I have a query which sometimes runs really fast and sometimes incredibly slowly depending on the number of results that match a full text boolean search within the query.
The query also contains a subquery.
Without the subquery the main query is always fast.
The subquery by itself is also always fast.
But together they are very slow.
Removing the full text search from a where clause and instead ordering by the full text search is really fast.
So it's only slow then when using a full text search search within a where.
That's the simple readable overview, exact queries are below.
I've included the schema at the bottom although it will be difficult to replicate without my dataset which unfortunately I can't share.
I've included the counts and increments in the example queries to give some indication of the data size involved.
I actually have a solution by simply accepting a result which includes irrelevant data and then filtering out that data in PHP. But i'd like to understand why my queries are performing poorly and how I might be able to resolve the issue in MySQL.
In particular i'm confused why it's fast with the full text search in an order by but not with it in the where.
The query I want (slow)
I've got a query that looks like this:
select
*,
MATCH (name) AGAINST ('Old Tra*' IN BOOLEAN MODE) AS relevance_score
from
`app_records`
where
`id` in (
select
distinct(app_record_parents.record_id)
from
`app_group_records`
inner join `app_record_parents`
on `app_record_parents`.`parent_id` = `app_group_records`.`record_id`
where
`group_id` = 3
)
and
MATCH (name) AGAINST ('Old Tra*' IN BOOLEAN MODE)
order by
`relevance_score` desc
limit
10;
This query takes 10 seconds.
This is too long for this sort of query, I need to be looking at milliseconds.
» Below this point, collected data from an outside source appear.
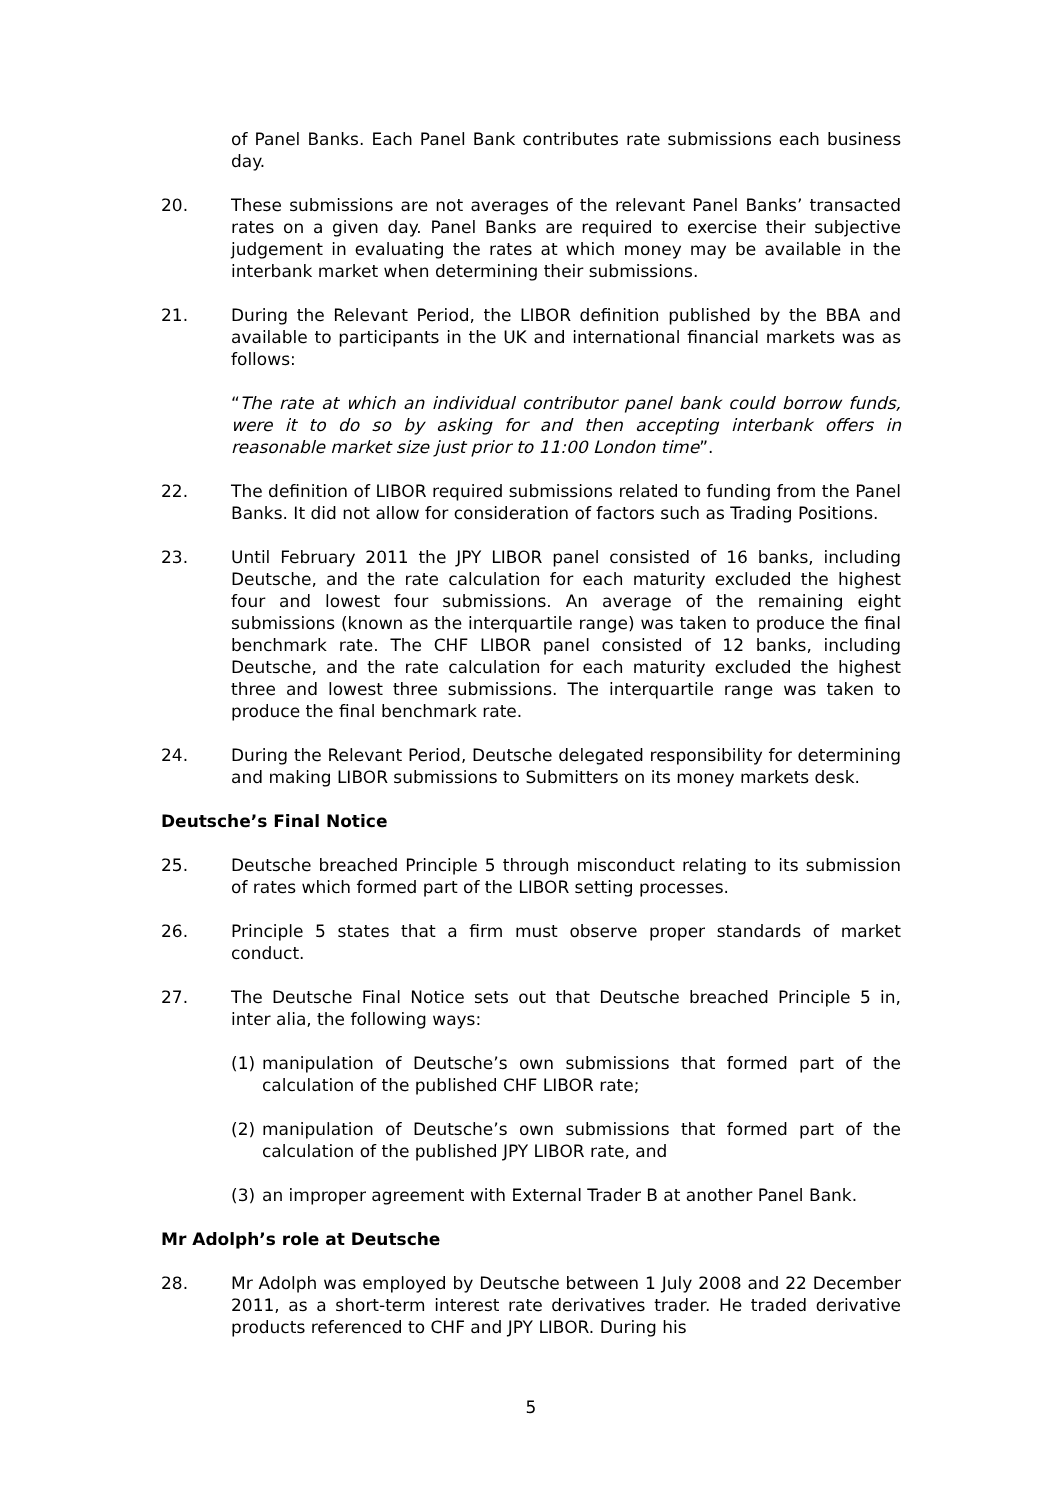of Panel Banks. Each Panel Bank contributes rate submissions each business day.
20. These submissions are not averages of the relevant Panel Banks’ transacted rates on a given day. Panel Banks are required to exercise their subjective judgement in evaluating the rates at which money may be available in the interbank market when determining their submissions.
21. During the Relevant Period, the LIBOR definition published by the BBA and available to participants in the UK and international financial markets was as follows:
“The rate at which an individual contributor panel bank could borrow funds, were it to do so by asking for and then accepting interbank offers in reasonable market size just prior to 11:00 London time”.
22. The definition of LIBOR required submissions related to funding from the Panel Banks. It did not allow for consideration of factors such as Trading Positions.
23. Until February 2011 the JPY LIBOR panel consisted of 16 banks, including Deutsche, and the rate calculation for each maturity excluded the highest four and lowest four submissions. An average of the remaining eight submissions (known as the interquartile range) was taken to produce the final benchmark rate. The CHF LIBOR panel consisted of 12 banks, including Deutsche, and the rate calculation for each maturity excluded the highest three and lowest three submissions. The interquartile range was taken to produce the final benchmark rate.
24. During the Relevant Period, Deutsche delegated responsibility for determining and making LIBOR submissions to Submitters on its money markets desk.
Deutsche’s Final Notice
25. Deutsche breached Principle 5 through misconduct relating to its submission of rates which formed part of the LIBOR setting processes.
26. Principle 5 states that a firm must observe proper standards of market conduct.
27. The Deutsche Final Notice sets out that Deutsche breached Principle 5 in, inter alia, the following ways:
(1) manipulation of Deutsche’s own submissions that formed part of the calculation of the published CHF LIBOR rate;
(2) manipulation of Deutsche’s own submissions that formed part of the calculation of the published JPY LIBOR rate, and
(3) an improper agreement with External Trader B at another Panel Bank.
Mr Adolph’s role at Deutsche
28. Mr Adolph was employed by Deutsche between 1 July 2008 and 22 December 2011, as a short-term interest rate derivatives trader. He traded derivative products referenced to CHF and JPY LIBOR. During his
5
But the two queries run really fast when run by themselves.
The sub select by itself
select distinct(app_record_parents.record_id)
from
`app_group_records`
inner join
`app_record_parents`
on `app_record_parents`.`parent_id` = `app_group_records`.`record_id`
where
`group_id` = 3
The sub select by itself takes 7ms with 2600 results.
The main query without the sub select
select
*,
MATCH (name) AGAINST ('Old Tra*' IN BOOLEAN MODE) AS relevance_score
from
`app_records`
where
MATCH (name) AGAINST ('Old Tra*' IN BOOLEAN MODE)
order by
`relevance_score` desc
limit
10;
The main query without the sub select takes 6ms with 2971 possible results (obviously there's a limit 10 there).
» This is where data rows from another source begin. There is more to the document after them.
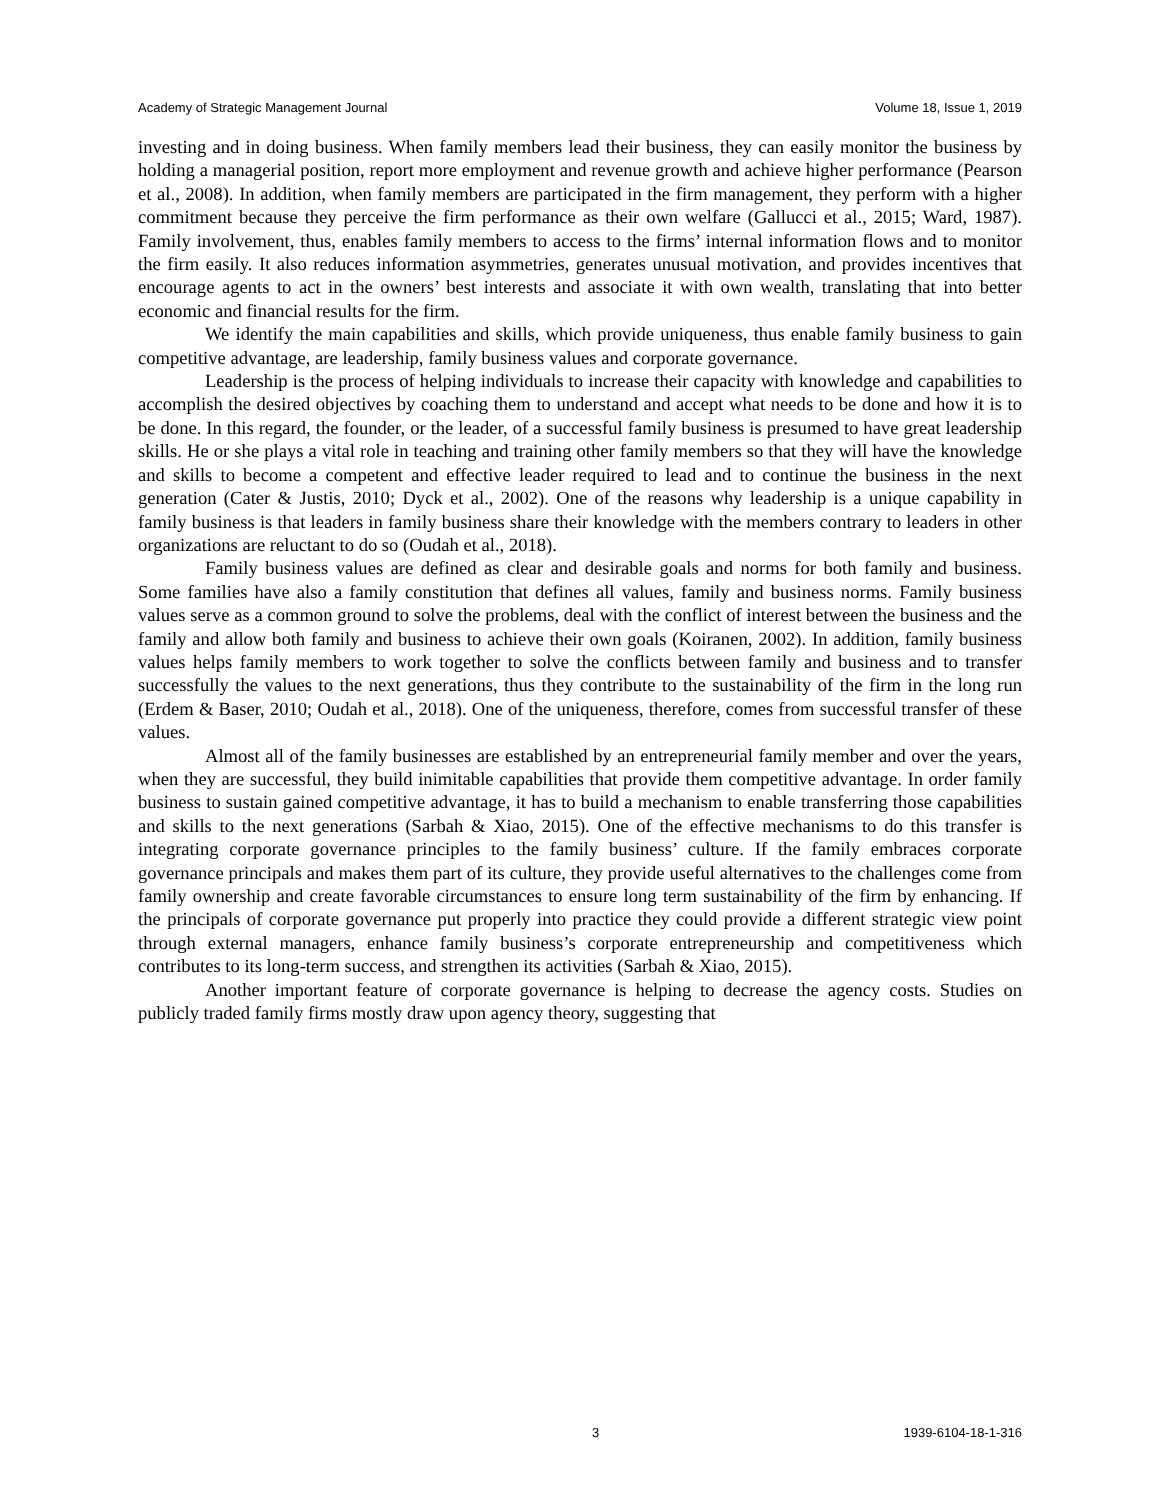Academy of Strategic Management Journal Volume 18, Issue 1, 2019
investing and in doing business. When family members lead their business, they can easily monitor the business by holding a managerial position, report more employment and revenue growth and achieve higher performance (Pearson et al., 2008). In addition, when family members are participated in the firm management, they perform with a higher commitment because they perceive the firm performance as their own welfare (Gallucci et al., 2015; Ward, 1987). Family involvement, thus, enables family members to access to the firms’ internal information flows and to monitor the firm easily. It also reduces information asymmetries, generates unusual motivation, and provides incentives that encourage agents to act in the owners’ best interests and associate it with own wealth, translating that into better economic and financial results for the firm.
We identify the main capabilities and skills, which provide uniqueness, thus enable family business to gain competitive advantage, are leadership, family business values and corporate governance.
Leadership is the process of helping individuals to increase their capacity with knowledge and capabilities to accomplish the desired objectives by coaching them to understand and accept what needs to be done and how it is to be done. In this regard, the founder, or the leader, of a successful family business is presumed to have great leadership skills. He or she plays a vital role in teaching and training other family members so that they will have the knowledge and skills to become a competent and effective leader required to lead and to continue the business in the next generation (Cater & Justis, 2010; Dyck et al., 2002). One of the reasons why leadership is a unique capability in family business is that leaders in family business share their knowledge with the members contrary to leaders in other organizations are reluctant to do so (Oudah et al., 2018).
Family business values are defined as clear and desirable goals and norms for both family and business. Some families have also a family constitution that defines all values, family and business norms. Family business values serve as a common ground to solve the problems, deal with the conflict of interest between the business and the family and allow both family and business to achieve their own goals (Koiranen, 2002). In addition, family business values helps family members to work together to solve the conflicts between family and business and to transfer successfully the values to the next generations, thus they contribute to the sustainability of the firm in the long run (Erdem & Baser, 2010; Oudah et al., 2018). One of the uniqueness, therefore, comes from successful transfer of these values.
Almost all of the family businesses are established by an entrepreneurial family member and over the years, when they are successful, they build inimitable capabilities that provide them competitive advantage. In order family business to sustain gained competitive advantage, it has to build a mechanism to enable transferring those capabilities and skills to the next generations (Sarbah & Xiao, 2015). One of the effective mechanisms to do this transfer is integrating corporate governance principles to the family business’ culture. If the family embraces corporate governance principals and makes them part of its culture, they provide useful alternatives to the challenges come from family ownership and create favorable circumstances to ensure long term sustainability of the firm by enhancing. If the principals of corporate governance put properly into practice they could provide a different strategic view point through external managers, enhance family business’s corporate entrepreneurship and competitiveness which contributes to its long-term success, and strengthen its activities (Sarbah & Xiao, 2015).
Another important feature of corporate governance is helping to decrease the agency costs. Studies on publicly traded family firms mostly draw upon agency theory, suggesting that
3 1939-6104-18-1-316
It's faster with less results
The same query but matching against "Old Traf" rather than "Old Tra" takes 300ms.
The number of results are obviously different when using "Old Traf" vs "Old Tra".
Results of full query
- "Old Tra": 9
- "Old Traf": 2
Records matching the full text search
- "Old Tra": 2971
- "Old Traf": 120
Removing the where solves the issue
Removing the where and returning all records sorted by the relevance score is really fast and still gives me the experience i'd like:
select
*,
MATCH (name) AGAINST ('Old Tra*' IN BOOLEAN MODE) AS relevance_score
from
`app_records`
where
`id` in (
select
distinct(app_record_parents.record_id)
from
`app_group_records`
inner join `app_record_parents`
on `app_record_parents`.`parent_id` = `app_group_records`.`record_id`
where
`group_id` = 3
)
order by
`relevance_score` desc
limit
10;
But then I need to filter out irrelevant results in code
I'm using this in php so I can now filter my results to remove any that have a 0 relevance score (if there are only 2 matches for instance, 8 random results with a relevance score of 0 will still be included, since i'm not using a where).
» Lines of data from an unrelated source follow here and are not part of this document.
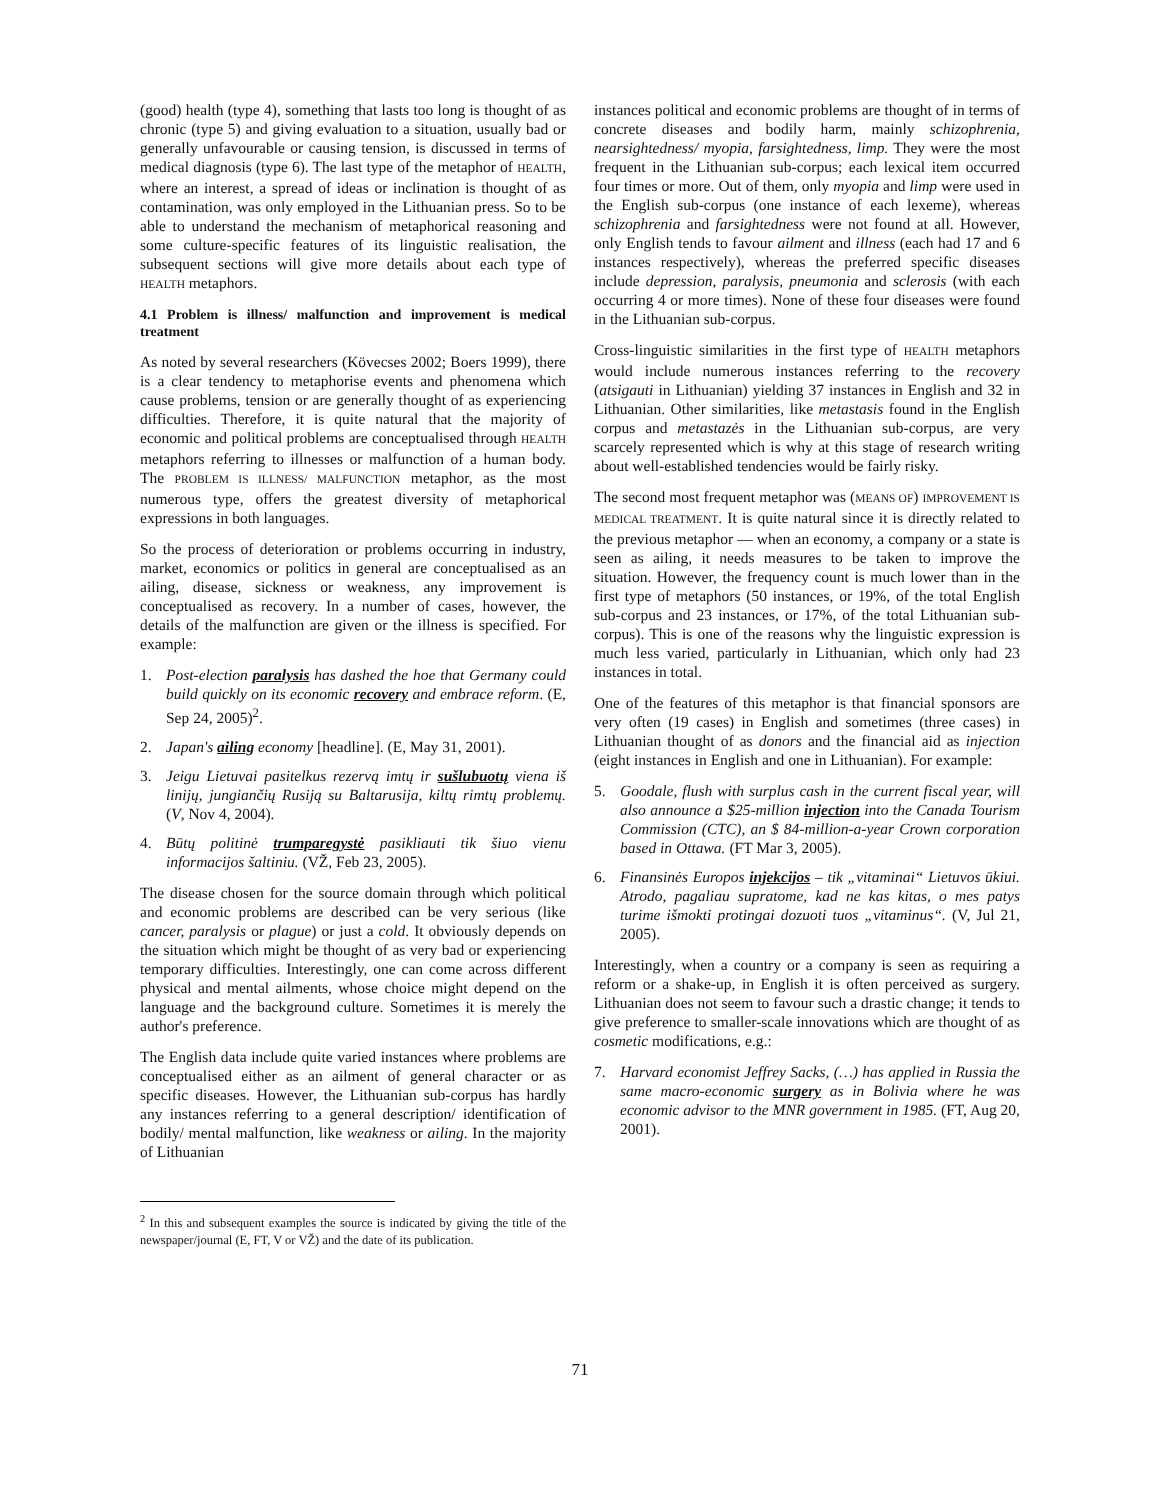(good) health (type 4), something that lasts too long is thought of as chronic (type 5) and giving evaluation to a situation, usually bad or generally unfavourable or causing tension, is discussed in terms of medical diagnosis (type 6). The last type of the metaphor of HEALTH, where an interest, a spread of ideas or inclination is thought of as contamination, was only employed in the Lithuanian press. So to be able to understand the mechanism of metaphorical reasoning and some culture-specific features of its linguistic realisation, the subsequent sections will give more details about each type of HEALTH metaphors.
4.1 Problem is illness/ malfunction and improvement is medical treatment
As noted by several researchers (Kövecses 2002; Boers 1999), there is a clear tendency to metaphorise events and phenomena which cause problems, tension or are generally thought of as experiencing difficulties. Therefore, it is quite natural that the majority of economic and political problems are conceptualised through HEALTH metaphors referring to illnesses or malfunction of a human body. The PROBLEM IS ILLNESS/ MALFUNCTION metaphor, as the most numerous type, offers the greatest diversity of metaphorical expressions in both languages.
So the process of deterioration or problems occurring in industry, market, economics or politics in general are conceptualised as an ailing, disease, sickness or weakness, any improvement is conceptualised as recovery. In a number of cases, however, the details of the malfunction are given or the illness is specified. For example:
1. Post-election paralysis has dashed the hoe that Germany could build quickly on its economic recovery and embrace reform. (E, Sep 24, 2005)<sup>2</sup>.
2. Japan's ailing economy [headline]. (E, May 31, 2001).
3. Jeigu Lietuvai pasitelkus rezervą imtų ir sušlubuotų viena iš linijų, jungiančių Rusiją su Baltarusija, kiltų rimtų problemų. (V, Nov 4, 2004).
4. Būtų politinė trumparegystė pasikliauti tik šiuo vienu informacijos šaltiniu. (VŽ, Feb 23, 2005).
The disease chosen for the source domain through which political and economic problems are described can be very serious (like cancer, paralysis or plague) or just a cold. It obviously depends on the situation which might be thought of as very bad or experiencing temporary difficulties. Interestingly, one can come across different physical and mental ailments, whose choice might depend on the language and the background culture. Sometimes it is merely the author's preference.
The English data include quite varied instances where problems are conceptualised either as an ailment of general character or as specific diseases. However, the Lithuanian sub-corpus has hardly any instances referring to a general description/ identification of bodily/ mental malfunction, like weakness or ailing. In the majority of Lithuanian
<sup>2</sup> In this and subsequent examples the source is indicated by giving the title of the newspaper/journal (E, FT, V or VŽ) and the date of its publication.
instances political and economic problems are thought of in terms of concrete diseases and bodily harm, mainly schizophrenia, nearsightedness/ myopia, farsightedness, limp. They were the most frequent in the Lithuanian sub-corpus; each lexical item occurred four times or more. Out of them, only myopia and limp were used in the English sub-corpus (one instance of each lexeme), whereas schizophrenia and farsightedness were not found at all. However, only English tends to favour ailment and illness (each had 17 and 6 instances respectively), whereas the preferred specific diseases include depression, paralysis, pneumonia and sclerosis (with each occurring 4 or more times). None of these four diseases were found in the Lithuanian sub-corpus.
Cross-linguistic similarities in the first type of HEALTH metaphors would include numerous instances referring to the recovery (atsigauti in Lithuanian) yielding 37 instances in English and 32 in Lithuanian. Other similarities, like metastasis found in the English corpus and metastazės in the Lithuanian sub-corpus, are very scarcely represented which is why at this stage of research writing about well-established tendencies would be fairly risky.
The second most frequent metaphor was (MEANS OF) IMPROVEMENT IS MEDICAL TREATMENT. It is quite natural since it is directly related to the previous metaphor — when an economy, a company or a state is seen as ailing, it needs measures to be taken to improve the situation. However, the frequency count is much lower than in the first type of metaphors (50 instances, or 19%, of the total English sub-corpus and 23 instances, or 17%, of the total Lithuanian sub-corpus). This is one of the reasons why the linguistic expression is much less varied, particularly in Lithuanian, which only had 23 instances in total.
One of the features of this metaphor is that financial sponsors are very often (19 cases) in English and sometimes (three cases) in Lithuanian thought of as donors and the financial aid as injection (eight instances in English and one in Lithuanian). For example:
5. Goodale, flush with surplus cash in the current fiscal year, will also announce a $25-million injection into the Canada Tourism Commission (CTC), an $ 84-million-a-year Crown corporation based in Ottawa. (FT Mar 3, 2005).
6. Finansinės Europos injekcijos – tik „vitaminai“ Lietuvos ūkiui. Atrodo, pagaliau supratome, kad ne kas kitas, o mes patys turime išmokti protingai dozuoti tuos „vitaminus“. (V, Jul 21, 2005).
Interestingly, when a country or a company is seen as requiring a reform or a shake-up, in English it is often perceived as surgery. Lithuanian does not seem to favour such a drastic change; it tends to give preference to smaller-scale innovations which are thought of as cosmetic modifications, e.g.:
7. Harvard economist Jeffrey Sacks, (…) has applied in Russia the same macro-economic surgery as in Bolivia where he was economic advisor to the MNR government in 1985. (FT, Aug 20, 2001).
71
array_filter($results, function($result) {
return $result->relevance_score > 0;
});
Obviously this is really quick so it's not really a problem.
But I still don't understand what's wrong with my queries.
So I do have a fix as outlined above. But I still don't understand why my queries are slow.
It's clear that the number of possible results from the full text search is causing an issue, but exactly why and how to get around this issue is beyond me.
Table Schema
Here are my tables
CREATE TABLE `app_records` (
`id` int(10) unsigned NOT NULL AUTO_INCREMENT,
`type` varchar(255) COLLATE utf8mb4_unicode_ci NOT NULL,
`name` varchar(255) COLLATE utf8mb4_unicode_ci NOT NULL,
PRIMARY KEY (`id`),
FULLTEXT KEY `app_models_name_IDX` (`name`)
) ENGINE=InnoDB AUTO_INCREMENT=960004 DEFAULT CHARSET=utf8mb4 COLLATE=utf8mb4_unicode_ci;
CREATE TABLE `app_record_parents` (
`record_id` int(10) unsigned NOT NULL,
`parent_id` int(10) unsigned DEFAULT NULL,
KEY `app_record_parents_record_id_IDX` (`record_id`) USING BTREE,
KEY `app_record_parents_parent_id_IDX` (`parent_id`) USING BTREE,
) ENGINE=InnoDB DEFAULT CHARSET=utf8mb4 COLLATE=utf8mb4_unicode_ci;
CREATE TABLE `app_group_records` (
`id` int(10) unsigned NOT NULL AUTO_INCREMENT,
`group_id` int(10) unsigned NOT NULL,
`record_id` int(10) unsigned NOT NULL,
PRIMARY KEY (`id`)
) ENGINE=InnoDB AUTO_INCREMENT=31 DEFAULT CHARSET=utf8mb4 COLLATE=utf8mb4_unicode_ci;
A note on what the queries are doing
The subquery is getting a list of record_id's that belong to group_id 3.
So while there are 960004 records in app_records there are only 2600 which belong to group 3 and it is against these 2600 that i'm trying to query for name's that match "Old Tra",
So the subquery is getting a list of these 2600 record_id's and then i'm doing a WHERE id IN <subquery>
to get the relevant results from app_records.
EDIT: Using joins is equally slow
Just to add using joins has the same issue. Taking 10 seconds for "Old Tra" and 400ms for "Old Traf" and being very fast when not using a full text search in a where.
SELECT
app_records.*,
MATCH (NAME) AGAINST ('Old Tra*' IN BOOLEAN MODE) AS relevance_score
FROM
`app_records`
INNER JOIN app_record_parents ON app_records.id = app_record_parents.record_id
INNER JOIN app_group_records ON app_group_records.record_id = app_record_parents.parent_id
WHERE
`group_id` = 3
AND MATCH (NAME) AGAINST ('Old Tra*' IN BOOLEAN MODE)
GROUP BY
app_records.id
LIMIT
10;